**Text**
- - - - - - -
# ATVing in March



## campfire (Sep 9, 2007)

My wife has a week off which corrisponds with my week off around the middle of March and she wants to go ATVing. Hay, you have to do what Momma says, right? :roll: At least she is not talking about California or New York. Some options that have been discussed are Mesquite, far Southern Utah ( Sand Mountain, Coral Pink Sandunes, Honeymoon trail, etc.) but we would really like to go to Costo Canyon and the Pansagant Plateau. But I am a little hesitant about that area this year. Any of you folks from the south have a guestamate of the snow conditions in that area in mid March? Thanks.


----------



## Huge29 (Sep 17, 2007)

The San Rafael Swell would usually be possibility that time of year, but who knows this year???


----------



## orvis1 (Sep 7, 2007)

Head to the logandale trail system, you can gamble in mesquite and have a great time, I am jealous!


----------



## proutdoors (Sep 24, 2007)

campfire said:


> My wife has a week off which corrisponds with my week off around the middle of March and she wants to go ATVing. Hay, you have to do what Momma says, right? :roll: At least she is not talking about California or New York. Some options that have been discussed are Mesquite, far Southern Utah ( Sand Mountain, Coral Pink Sandunes, Honeymoon trail, etc.) but we would really like to go to *Costo Canyon* and the Pansagant Plateau. But I am a little hesitant about that area this year. Any of you folks from the south have a guestamate of the snow conditions in that area in mid March? Thanks.


Do you mean Casto Canyon near Panguitch? If so, the snow is pretty deep. Just try and avoid areas with deer struggling PLEASE!


----------



## campfire (Sep 9, 2007)

proutdoors said:


> campfire said:
> 
> 
> > My wife has a week off which corrisponds with my week off around the middle of March and she wants to go ATVing. Hay, you have to do what Momma says, right? :roll: At least she is not talking about California or New York. Some options that have been discussed are Mesquite, far Southern Utah ( Sand Mountain, Coral Pink Sandunes, Honeymoon trail, etc.) but we would really like to go to *Costo Canyon* and the Pansagant Plateau. But I am a little hesitant about that area this year. Any of you folks from the south have a guestamate of the snow conditions in that area in mid March? Thanks.
> ...


That is kind of what I thought. And I wouldn't dream of harassing deer with an ATV or even taking it off the trail!!!!!!!!!


----------



## campfire (Sep 9, 2007)

orvis1 said:


> Head to the logandale trail system, you can gamble in mesquite and have a great time, I am jealous!


That is one of the options we are considering but we have been there a few times and It is not so big that we havn't seen most of it.


----------



## campfire (Sep 9, 2007)

Huge29 said:


> The San Rafael Swell would usually be possibility that time of year, but who knows this year???


That is actually a really good suggestion. We have been there from the Emery County side but I think there might be some better trails from the I 70 side. I will put it in the hat. But I am kind of leaning toward Sand Mountain so I can take my float tube along.


----------



## Huge29 (Sep 17, 2007)

campfire said:


> Huge29 said:
> 
> 
> > The San Rafael Swell would usually be possibility that time of year, but who knows this year???
- - - - - - -
**Goals**
- A) In the forum thread about ATVing in March, why is campfire leaning toward Sand Mountain?
- B) Carry on the ATVing thread from the point where it ends.
The items that come after this thread are from a separate source.
- - - - - - -
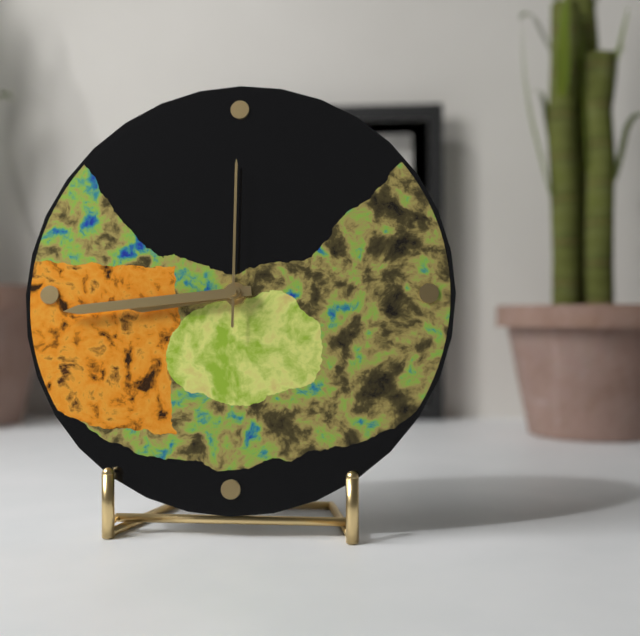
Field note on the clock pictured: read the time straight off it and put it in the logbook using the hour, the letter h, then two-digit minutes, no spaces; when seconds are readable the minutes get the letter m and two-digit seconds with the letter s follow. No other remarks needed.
8h44m00s
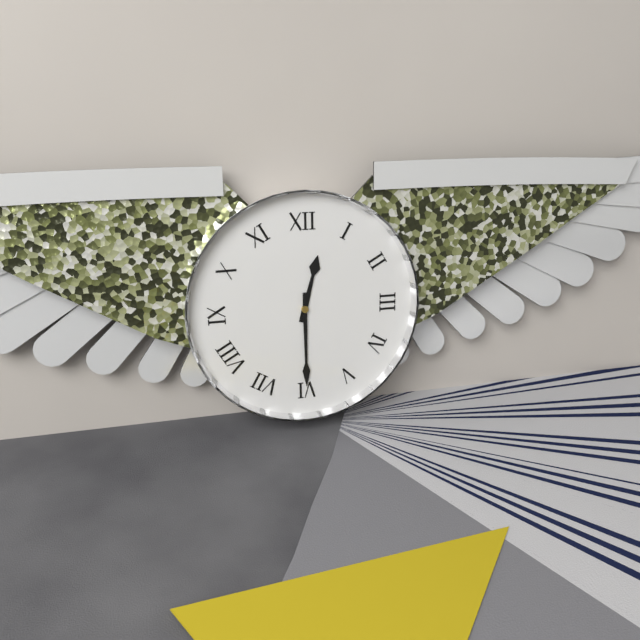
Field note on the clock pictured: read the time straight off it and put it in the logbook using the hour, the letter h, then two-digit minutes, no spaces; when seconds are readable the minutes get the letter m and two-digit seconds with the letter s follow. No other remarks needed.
12h30
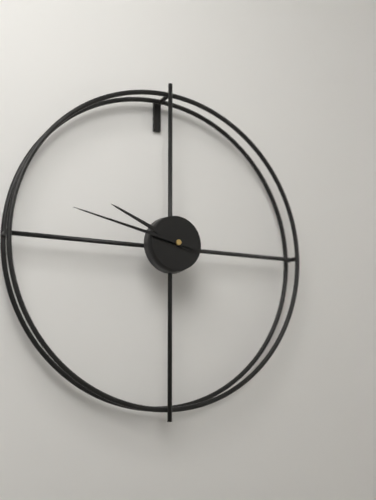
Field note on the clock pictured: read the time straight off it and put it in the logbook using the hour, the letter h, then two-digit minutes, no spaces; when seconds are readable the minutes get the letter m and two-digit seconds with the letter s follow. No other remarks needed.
9h47
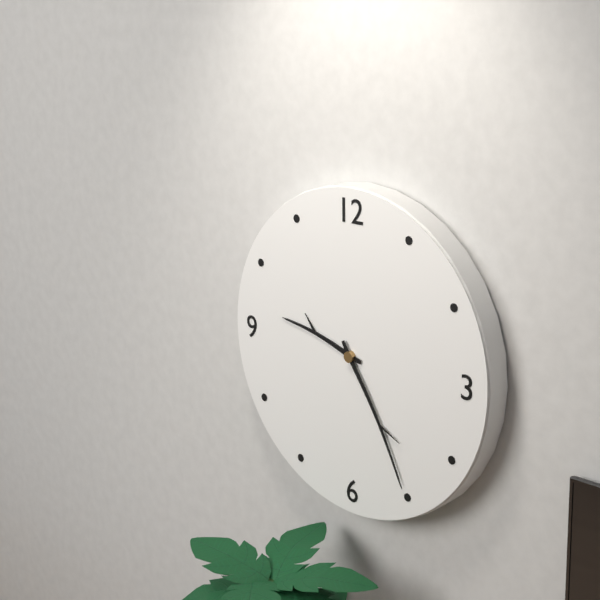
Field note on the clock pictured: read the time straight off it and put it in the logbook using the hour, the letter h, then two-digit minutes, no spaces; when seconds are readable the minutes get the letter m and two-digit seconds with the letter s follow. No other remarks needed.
9h25
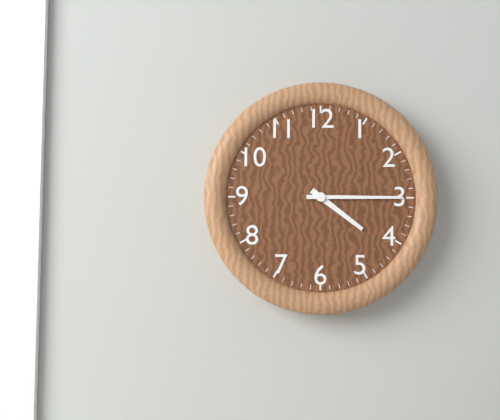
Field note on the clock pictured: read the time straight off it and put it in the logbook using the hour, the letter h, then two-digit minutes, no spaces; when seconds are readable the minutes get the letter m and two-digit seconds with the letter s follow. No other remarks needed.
4h15
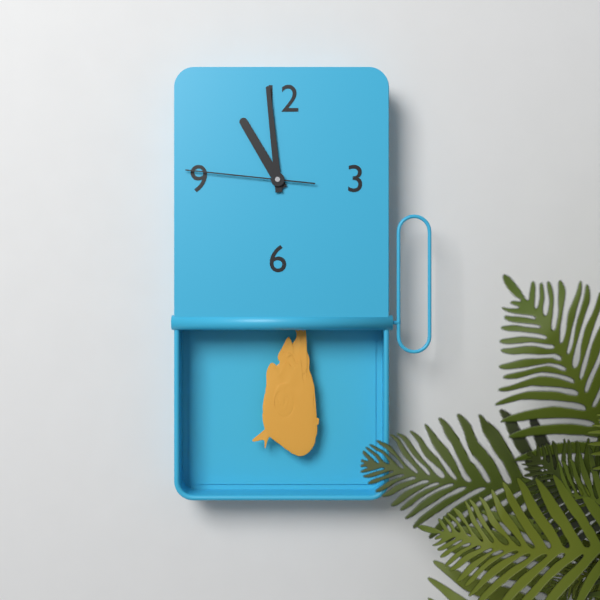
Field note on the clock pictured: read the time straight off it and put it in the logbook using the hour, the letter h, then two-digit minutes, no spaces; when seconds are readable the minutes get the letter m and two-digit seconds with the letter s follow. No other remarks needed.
10h59m46s
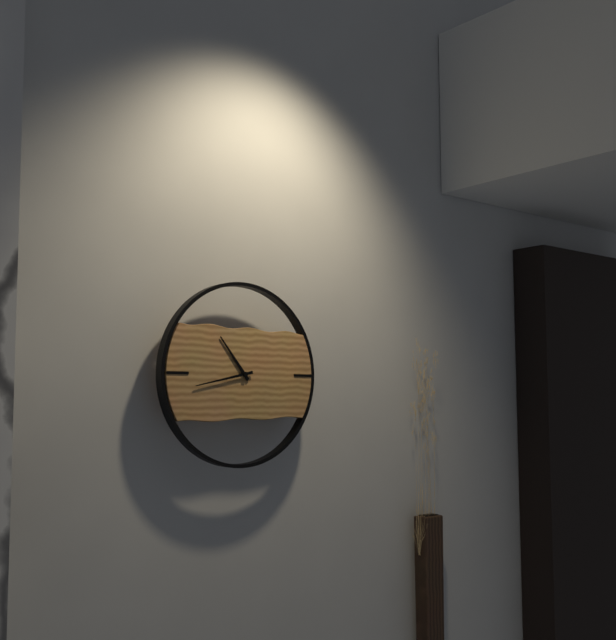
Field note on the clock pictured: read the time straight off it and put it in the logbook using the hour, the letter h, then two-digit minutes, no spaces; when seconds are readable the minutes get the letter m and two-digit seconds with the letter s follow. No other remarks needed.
10h43
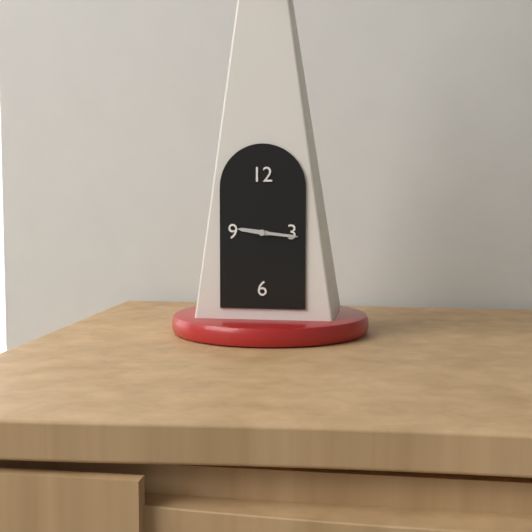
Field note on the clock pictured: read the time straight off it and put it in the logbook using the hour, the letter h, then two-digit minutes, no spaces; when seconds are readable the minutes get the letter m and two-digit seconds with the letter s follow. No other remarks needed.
9h16
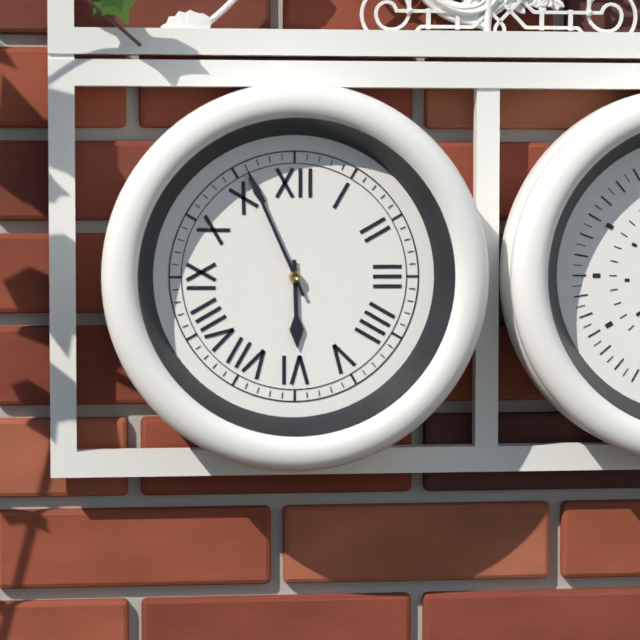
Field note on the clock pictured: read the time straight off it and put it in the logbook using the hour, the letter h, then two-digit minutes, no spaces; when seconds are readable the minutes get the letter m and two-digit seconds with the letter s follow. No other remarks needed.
5h56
- - - - - - -
**Task-by-task answers**
- A) Campfire is leaning toward Sand Mountain so the float tube can come along.

- B)
> ...


On that same note; take the float tube off of Black Dragon from I-70 up to Black Box and float down the spring run off; an experience never to be forgotten; j/k that would be a brutal and deadly one.

Channel 4's AYL did a ride from Vegas to????? a few weeks ago maybe it was that Logandale ride.


----------



## campfire (Sep 9, 2007)

Just got back from Huricane. We spent three days in the area. We went to "the mail drop" near the Coral Pink Sand Dunes, we went to "Goosberry Mesa" and we went to "Little Creek Mountain". We avoided the crowded areas ( sand is nice for a couple of hours but my wife and I are a little older and both prefer trail ridding). The weather was PERFECT. The machines ran well and we had a great time.    The only down side is that my minivacation is over and now I have to go back to work.


----------



## orvis1 (Sep 7, 2007)

Love that area there! Next time try the honeymoon trail as well, good to hear somone is getting out and riding. My fist mini-trip is camping out at five mile pass the first weekend in april


----------



## campfire (Sep 9, 2007)

This was actually our second trip to the Huricane area. We went a couple of years ago. We did the honeymoon trail then. It was fun except for one small spot where I had to take both machines through because my wife is a little squeemish about "tippy". Both times we have been there have been right after the Tri State Jamboree. I think my wife might like to do the Jamboree sometime but I am antisocial by nature and prefer just trying to find the Jamboree routs with my GPS and maps. I think that is half the fun. I have to brag just a little. I played around with National Geographic map software and Google map before we left and speculated on the location of the "Mail Drop". I set a waypoint where I thought it might be. We were able to fine it and I found that my speculated waypoint was 230 feet off the acutual site. :mrgreen:


----------



## orvis1 (Sep 7, 2007)

Certianlly a good cure for cabin fever that is for sure, probably got to ride in short sleve shirts huh? We bought GPS units for our wheelers but are just clueless about them, something I will have to work on this year.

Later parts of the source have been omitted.